■ **Source information**:

------------------------------

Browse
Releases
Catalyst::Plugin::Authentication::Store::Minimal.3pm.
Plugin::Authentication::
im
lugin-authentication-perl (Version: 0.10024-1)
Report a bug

------------------------------

■ **Try it**: Reproduce every line of the records above precisely, with no changes.

■ **Response for this exercise**:
Browse
Releases
Catalyst::Plugin::Authentication::Store::Minimal.3pm.
Plugin::Authentication::
im
lugin-authentication-perl (Version: 0.10024-1)
Report a bug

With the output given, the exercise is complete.